Forse non tanto di parlare (anche, indubbiamente!) quanto di “essere Chiesa”. Perché anche qui siamo carenti. Molti dimostrano di credere senza appartenere; di confidare in un “qualche Dio”, ma quasi, quasi senza adesione alcuna. Questa posizione può riassumersi nelle seguenti parole (che non diciamo ai bambini, ma che loro “ricevono” dal nostro concreto modo di comportarci):

Dio sì, Chiesa no; Cristo sì, ma preti no; la Chiesa è vecchia e deve decidersi ad adeguarsi ai tempi; ma tu che sei ancora piccolo vai in chiesa, che in ogni modo non ti fa male. Certo una visione convinta e coerente della nostra posizione ci porterebbe a dire che: Cristo ha voluto la sua Chiesa fondata sugli uomini e non sugli angeli; su Pietro e sui Discepoli e che questa Chiesa è “per Lui” grande nei secoli, pur nella “umanità” di tutti…, preti e laici. E convinti di questo ci sarà facile continuare puntando decisamente in alto e dicendo al figlio che: L’adesione alla Chiesa – oggi – esige uno sforzo continuo di anticonformismo, perché richiede di porsi in rotta di contrasto con l’ambiente circostante e tu ne sei sicuramente capace.

 

Dunque il “genitore positivo” comunica la sua adesione convinta anche alle “pratiche religiose”?

Manifesta la sua fede convinta e la manifesta anche con un’altrettanta convinta partecipazione alla Riconciliazione, alle funzioni religiose, al banchetto del Corpo e Sangue di Cristo, al Mistero Pasquale.

Il messaggio pedagogicamente negativo, nella migliore delle ipotesi, in questo caso è: Si va bene, io – qualche volta – vado in chiesa, ma non esagero, perché non sono bigotto. Non è poi indispensabile la Messa tutte le domeniche. Il rosario, poi? No, dai… è roba da donnette. Perché, poi “io” – quando ho bisogno di parlare con Dio – gli parlo direttamente e, a volte, gliele dico di santa ragione. Ma tu devi andare alla Messa dei bambini e porta il cero durante la Via Crucis del venerdì santo, che sei così bello”.
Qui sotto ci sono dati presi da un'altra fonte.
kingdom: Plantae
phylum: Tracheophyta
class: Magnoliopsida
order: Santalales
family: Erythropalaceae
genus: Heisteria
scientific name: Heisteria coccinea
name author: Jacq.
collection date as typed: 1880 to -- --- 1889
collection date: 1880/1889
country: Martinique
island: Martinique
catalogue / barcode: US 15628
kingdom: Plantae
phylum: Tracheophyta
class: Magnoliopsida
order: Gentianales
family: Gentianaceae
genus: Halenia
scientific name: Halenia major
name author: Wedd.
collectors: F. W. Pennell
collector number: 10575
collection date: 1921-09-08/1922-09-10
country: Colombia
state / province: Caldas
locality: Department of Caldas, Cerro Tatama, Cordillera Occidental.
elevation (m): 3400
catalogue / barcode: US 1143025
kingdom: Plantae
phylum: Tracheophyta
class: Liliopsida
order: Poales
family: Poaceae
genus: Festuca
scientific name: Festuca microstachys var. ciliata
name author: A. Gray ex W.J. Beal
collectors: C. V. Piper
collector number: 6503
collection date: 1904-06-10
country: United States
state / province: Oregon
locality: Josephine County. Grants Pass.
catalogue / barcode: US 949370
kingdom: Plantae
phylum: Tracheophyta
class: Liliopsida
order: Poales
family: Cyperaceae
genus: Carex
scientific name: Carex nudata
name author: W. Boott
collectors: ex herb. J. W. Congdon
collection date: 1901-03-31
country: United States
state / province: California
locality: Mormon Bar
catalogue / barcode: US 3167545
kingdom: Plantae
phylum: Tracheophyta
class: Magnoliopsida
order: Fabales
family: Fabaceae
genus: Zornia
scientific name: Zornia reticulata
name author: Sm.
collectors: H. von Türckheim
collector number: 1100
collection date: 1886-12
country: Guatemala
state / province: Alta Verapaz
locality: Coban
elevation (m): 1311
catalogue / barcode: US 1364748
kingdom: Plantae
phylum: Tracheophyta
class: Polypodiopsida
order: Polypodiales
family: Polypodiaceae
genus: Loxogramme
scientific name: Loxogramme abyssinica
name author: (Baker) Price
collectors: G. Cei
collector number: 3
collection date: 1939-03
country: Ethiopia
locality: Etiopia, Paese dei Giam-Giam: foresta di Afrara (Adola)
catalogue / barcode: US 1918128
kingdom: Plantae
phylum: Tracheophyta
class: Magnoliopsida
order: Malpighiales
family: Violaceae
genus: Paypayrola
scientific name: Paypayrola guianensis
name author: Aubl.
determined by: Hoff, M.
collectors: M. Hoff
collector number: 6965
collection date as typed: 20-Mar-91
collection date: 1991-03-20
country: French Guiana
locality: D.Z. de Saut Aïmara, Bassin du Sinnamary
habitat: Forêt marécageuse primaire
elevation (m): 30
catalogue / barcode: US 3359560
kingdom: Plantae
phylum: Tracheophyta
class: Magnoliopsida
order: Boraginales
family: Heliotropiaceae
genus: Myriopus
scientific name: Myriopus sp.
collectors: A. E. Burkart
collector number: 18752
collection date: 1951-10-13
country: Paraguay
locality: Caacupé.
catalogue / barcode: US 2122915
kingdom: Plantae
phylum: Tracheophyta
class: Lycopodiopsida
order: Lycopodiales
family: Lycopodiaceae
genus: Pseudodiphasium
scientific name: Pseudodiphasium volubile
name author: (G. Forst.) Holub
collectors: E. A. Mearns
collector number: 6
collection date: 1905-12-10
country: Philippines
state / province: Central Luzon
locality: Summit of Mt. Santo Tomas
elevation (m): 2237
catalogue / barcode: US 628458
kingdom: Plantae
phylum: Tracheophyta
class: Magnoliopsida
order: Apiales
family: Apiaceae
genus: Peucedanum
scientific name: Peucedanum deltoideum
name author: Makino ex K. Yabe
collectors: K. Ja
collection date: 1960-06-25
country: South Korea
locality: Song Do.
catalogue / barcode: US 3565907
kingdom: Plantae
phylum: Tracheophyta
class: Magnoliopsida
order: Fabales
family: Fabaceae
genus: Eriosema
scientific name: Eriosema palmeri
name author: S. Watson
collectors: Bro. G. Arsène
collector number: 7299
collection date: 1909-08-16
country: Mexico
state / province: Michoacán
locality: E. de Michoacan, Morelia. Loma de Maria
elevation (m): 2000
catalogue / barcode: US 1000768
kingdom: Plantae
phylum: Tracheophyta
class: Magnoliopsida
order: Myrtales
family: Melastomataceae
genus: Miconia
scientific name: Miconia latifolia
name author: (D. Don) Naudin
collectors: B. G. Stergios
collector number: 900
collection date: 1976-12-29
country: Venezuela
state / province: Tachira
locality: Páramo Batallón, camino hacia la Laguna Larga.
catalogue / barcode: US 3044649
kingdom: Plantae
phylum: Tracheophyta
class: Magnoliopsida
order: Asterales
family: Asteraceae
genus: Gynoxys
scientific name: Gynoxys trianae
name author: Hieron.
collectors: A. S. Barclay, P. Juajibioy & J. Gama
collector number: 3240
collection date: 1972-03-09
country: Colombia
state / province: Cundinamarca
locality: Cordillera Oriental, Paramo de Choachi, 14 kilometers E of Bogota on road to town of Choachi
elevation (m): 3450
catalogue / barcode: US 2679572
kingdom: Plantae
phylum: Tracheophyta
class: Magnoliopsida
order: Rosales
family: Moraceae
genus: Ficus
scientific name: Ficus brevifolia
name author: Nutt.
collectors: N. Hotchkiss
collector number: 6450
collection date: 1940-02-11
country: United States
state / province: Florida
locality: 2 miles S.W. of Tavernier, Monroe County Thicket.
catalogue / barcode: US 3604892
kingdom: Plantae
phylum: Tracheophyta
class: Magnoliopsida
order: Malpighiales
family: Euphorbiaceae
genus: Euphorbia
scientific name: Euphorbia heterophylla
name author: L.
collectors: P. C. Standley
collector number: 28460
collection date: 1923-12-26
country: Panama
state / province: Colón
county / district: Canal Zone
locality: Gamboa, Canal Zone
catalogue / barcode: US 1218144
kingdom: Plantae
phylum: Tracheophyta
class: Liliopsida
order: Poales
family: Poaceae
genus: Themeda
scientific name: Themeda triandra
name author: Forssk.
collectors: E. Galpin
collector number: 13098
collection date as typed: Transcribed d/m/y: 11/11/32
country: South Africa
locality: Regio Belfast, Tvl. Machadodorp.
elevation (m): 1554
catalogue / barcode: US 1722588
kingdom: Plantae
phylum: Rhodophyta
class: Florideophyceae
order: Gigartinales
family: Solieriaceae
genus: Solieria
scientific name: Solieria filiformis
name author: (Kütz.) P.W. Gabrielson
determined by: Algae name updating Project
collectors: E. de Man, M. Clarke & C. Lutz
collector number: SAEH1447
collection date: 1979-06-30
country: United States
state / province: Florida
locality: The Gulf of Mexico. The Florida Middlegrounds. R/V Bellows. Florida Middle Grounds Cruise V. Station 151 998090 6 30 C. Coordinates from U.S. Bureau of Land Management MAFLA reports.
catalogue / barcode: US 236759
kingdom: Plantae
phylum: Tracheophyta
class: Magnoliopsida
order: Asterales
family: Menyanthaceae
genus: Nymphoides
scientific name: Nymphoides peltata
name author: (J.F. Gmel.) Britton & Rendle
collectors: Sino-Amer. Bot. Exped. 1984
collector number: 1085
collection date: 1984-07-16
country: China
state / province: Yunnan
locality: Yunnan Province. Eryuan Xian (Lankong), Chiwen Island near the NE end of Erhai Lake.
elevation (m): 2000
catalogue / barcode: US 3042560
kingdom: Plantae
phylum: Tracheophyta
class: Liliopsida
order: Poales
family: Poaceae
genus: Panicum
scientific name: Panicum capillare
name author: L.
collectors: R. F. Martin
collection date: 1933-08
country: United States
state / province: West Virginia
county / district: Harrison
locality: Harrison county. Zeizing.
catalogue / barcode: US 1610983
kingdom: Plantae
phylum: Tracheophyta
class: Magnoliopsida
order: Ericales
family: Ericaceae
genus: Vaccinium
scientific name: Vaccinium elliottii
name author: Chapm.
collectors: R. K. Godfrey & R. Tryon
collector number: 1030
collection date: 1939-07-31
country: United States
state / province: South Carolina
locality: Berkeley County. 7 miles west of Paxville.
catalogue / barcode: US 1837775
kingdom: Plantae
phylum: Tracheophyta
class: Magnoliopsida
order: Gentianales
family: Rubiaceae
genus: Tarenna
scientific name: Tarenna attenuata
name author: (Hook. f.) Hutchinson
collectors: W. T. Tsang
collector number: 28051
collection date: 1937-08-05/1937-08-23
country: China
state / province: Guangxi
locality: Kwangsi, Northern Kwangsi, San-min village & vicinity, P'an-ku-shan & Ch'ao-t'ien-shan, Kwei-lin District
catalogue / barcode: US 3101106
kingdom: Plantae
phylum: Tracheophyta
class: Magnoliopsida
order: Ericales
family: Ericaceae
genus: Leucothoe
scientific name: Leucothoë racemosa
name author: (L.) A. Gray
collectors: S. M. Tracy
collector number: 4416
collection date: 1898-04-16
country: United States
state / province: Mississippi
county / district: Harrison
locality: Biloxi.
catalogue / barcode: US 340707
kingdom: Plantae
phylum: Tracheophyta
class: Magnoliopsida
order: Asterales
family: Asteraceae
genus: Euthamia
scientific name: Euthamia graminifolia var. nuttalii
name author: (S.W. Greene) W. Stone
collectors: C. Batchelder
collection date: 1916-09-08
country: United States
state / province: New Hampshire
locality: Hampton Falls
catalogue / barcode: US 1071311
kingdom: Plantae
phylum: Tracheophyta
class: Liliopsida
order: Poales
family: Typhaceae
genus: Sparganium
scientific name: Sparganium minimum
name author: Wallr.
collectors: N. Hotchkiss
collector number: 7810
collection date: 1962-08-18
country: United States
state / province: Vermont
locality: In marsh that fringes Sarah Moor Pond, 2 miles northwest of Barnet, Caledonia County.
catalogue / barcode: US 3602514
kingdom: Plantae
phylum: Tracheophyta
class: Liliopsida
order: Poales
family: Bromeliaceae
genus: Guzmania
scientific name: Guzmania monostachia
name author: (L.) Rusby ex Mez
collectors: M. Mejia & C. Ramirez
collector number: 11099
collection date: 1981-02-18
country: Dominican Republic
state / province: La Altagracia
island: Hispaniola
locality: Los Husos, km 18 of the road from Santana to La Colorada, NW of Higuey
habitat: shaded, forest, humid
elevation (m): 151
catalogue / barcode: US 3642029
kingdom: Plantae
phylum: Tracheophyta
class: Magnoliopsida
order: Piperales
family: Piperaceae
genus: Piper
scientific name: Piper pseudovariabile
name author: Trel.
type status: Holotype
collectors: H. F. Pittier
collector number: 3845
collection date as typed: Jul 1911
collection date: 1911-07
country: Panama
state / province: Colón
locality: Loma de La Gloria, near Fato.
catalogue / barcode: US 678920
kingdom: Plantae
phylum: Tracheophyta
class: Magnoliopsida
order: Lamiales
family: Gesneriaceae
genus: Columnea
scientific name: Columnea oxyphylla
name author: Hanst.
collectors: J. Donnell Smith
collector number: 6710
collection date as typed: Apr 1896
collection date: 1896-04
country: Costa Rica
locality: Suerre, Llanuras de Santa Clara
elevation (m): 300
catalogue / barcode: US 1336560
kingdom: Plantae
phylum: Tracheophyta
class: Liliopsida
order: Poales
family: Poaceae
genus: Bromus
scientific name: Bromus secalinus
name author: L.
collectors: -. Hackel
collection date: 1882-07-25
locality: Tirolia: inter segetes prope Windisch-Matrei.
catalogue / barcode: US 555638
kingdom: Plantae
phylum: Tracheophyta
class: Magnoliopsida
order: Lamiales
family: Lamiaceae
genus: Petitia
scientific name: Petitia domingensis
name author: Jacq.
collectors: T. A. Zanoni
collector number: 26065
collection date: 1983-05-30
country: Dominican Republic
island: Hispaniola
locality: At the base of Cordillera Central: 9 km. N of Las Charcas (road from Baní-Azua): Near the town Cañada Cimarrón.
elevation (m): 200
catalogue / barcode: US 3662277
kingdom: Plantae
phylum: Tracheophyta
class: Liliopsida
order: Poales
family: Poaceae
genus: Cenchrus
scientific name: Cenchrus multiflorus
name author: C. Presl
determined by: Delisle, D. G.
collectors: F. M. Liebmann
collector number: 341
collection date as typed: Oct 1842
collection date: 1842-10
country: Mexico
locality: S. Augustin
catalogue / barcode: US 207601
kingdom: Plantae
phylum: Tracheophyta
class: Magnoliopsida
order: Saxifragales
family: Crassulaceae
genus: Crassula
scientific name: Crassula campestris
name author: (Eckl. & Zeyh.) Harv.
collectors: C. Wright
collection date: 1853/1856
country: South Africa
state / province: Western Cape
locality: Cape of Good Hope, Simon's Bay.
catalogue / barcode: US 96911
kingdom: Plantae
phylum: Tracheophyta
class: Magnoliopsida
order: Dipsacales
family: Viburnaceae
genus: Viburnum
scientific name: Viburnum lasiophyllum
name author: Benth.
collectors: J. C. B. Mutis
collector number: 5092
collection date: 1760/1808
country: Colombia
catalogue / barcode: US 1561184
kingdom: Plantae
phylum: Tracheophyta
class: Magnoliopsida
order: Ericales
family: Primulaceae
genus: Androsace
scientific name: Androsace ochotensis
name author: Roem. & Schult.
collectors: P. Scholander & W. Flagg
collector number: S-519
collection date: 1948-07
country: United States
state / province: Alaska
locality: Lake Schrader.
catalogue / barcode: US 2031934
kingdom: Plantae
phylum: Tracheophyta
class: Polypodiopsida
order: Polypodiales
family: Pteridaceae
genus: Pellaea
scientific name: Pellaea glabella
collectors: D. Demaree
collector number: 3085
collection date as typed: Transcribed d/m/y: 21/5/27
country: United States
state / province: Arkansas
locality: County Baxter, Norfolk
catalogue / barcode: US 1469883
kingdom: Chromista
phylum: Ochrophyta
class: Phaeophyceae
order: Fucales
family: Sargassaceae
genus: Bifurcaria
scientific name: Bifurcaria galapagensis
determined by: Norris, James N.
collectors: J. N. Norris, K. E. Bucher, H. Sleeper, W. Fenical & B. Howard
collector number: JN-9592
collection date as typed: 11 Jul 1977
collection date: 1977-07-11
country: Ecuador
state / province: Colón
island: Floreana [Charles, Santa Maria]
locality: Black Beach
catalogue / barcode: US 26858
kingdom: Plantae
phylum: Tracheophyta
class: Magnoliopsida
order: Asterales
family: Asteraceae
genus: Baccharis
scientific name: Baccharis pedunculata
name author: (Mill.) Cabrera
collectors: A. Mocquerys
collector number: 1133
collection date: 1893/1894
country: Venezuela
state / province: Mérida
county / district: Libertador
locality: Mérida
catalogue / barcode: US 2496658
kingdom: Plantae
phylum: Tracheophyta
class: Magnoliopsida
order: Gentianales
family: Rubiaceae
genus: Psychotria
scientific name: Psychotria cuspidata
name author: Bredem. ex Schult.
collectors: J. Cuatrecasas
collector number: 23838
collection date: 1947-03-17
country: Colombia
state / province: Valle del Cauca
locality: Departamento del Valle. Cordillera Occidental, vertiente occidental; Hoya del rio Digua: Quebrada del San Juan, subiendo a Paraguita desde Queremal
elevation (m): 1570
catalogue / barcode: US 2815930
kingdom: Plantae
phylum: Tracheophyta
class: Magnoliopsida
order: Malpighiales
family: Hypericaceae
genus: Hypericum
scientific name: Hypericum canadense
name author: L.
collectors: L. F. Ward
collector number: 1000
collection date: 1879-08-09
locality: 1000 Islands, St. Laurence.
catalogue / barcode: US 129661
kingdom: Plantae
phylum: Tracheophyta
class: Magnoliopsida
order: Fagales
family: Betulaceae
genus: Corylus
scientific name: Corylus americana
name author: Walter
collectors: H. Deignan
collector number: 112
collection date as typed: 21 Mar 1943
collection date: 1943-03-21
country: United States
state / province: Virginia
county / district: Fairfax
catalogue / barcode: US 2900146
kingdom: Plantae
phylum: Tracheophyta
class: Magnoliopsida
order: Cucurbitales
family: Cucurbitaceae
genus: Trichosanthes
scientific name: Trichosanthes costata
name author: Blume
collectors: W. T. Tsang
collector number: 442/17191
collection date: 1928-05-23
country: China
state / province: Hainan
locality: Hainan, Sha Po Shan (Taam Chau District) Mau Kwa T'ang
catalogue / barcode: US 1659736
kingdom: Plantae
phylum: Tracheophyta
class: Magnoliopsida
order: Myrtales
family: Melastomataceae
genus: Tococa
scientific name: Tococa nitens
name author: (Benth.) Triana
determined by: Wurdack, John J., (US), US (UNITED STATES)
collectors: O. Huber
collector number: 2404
Certamente diverso è il discorso del genitore convinto che il rapporto con il Risorto è rapporto con una persona che si esplica sia (ma non unicamente) con il colloquio diretto; sia con la preghiera, con la Messa domenicale: Perché, lì si incontra personalmente Gesù. E non solo: Quelle pratiche religiose che sembrano così “popolari” nutrono la mia vita e, come hanno dato fede, speranza e carità a me e a tanti uomini, dai più semplici ai più grandi, la possono dare anche a te.

 

Ma, oltre ai credenti non praticanti, non ci sono forse anche i praticanti non credenti?

Capita di scoprire anche questi, che hanno comunque costruito nel tempo un loro modo di pensare e vivere il cristianesimo e perciò si sentono a tutti gli effetti dei cristiani e tali si manifestano ai figli; ma in sostanza la loro fede è rimasta piccolissima, all’età della fanciullezza e veramente si trovano in difficoltà a trasmettere il dono che hanno ricevuto. Sanno che è un bene prezioso; vogliono davvero comunicarlo ai figli; arrivano a condividere – se portati a riflettere – la frase del beato Giuseppe Tovini: I nostri figli senza la fede non saranno mai ricchi; con la fede non saranno mai poveri. Ed allora ecco opportuno il nuovo cammino di Iniziazione Cristiana dei Fanciulli e dei Ragazzi che ritiene necessario (anzi indispensabile) coinvolgere i genitori nell’educazione alla fede dei loro figli, vincendo la tradizionale tendenza alla delega. Ecco un bel modo per alimentare la nostra capacità pedagogica di “insegnare” la fede; dove con la parola “insegnamento” si intende “e” educazione “e istruzione: educazione religiosa in specifico, ma anche istruzione religiosa; perché “sapere non è credere”, ma non è possibile “credere senza sapere”.

Ecco questa è una buona strada per la pedagogia positiva che vuole noi guida autorevole e sicura, nella quale i nostri figli ripongono piena fiducia.

 

E che dire agli insegnanti?

Questo mi pare importante per le stesse istituzioni scolastiche, iniziare a fare informazione e formazione anche per i genitori, prevedendola nei Piani dell’Offerta Formativa (POF) ed attuandola non solo con qualche incontro in talune scuole più attente ai rapporti scuola-famiglia; ma in forma sistematica ed organica.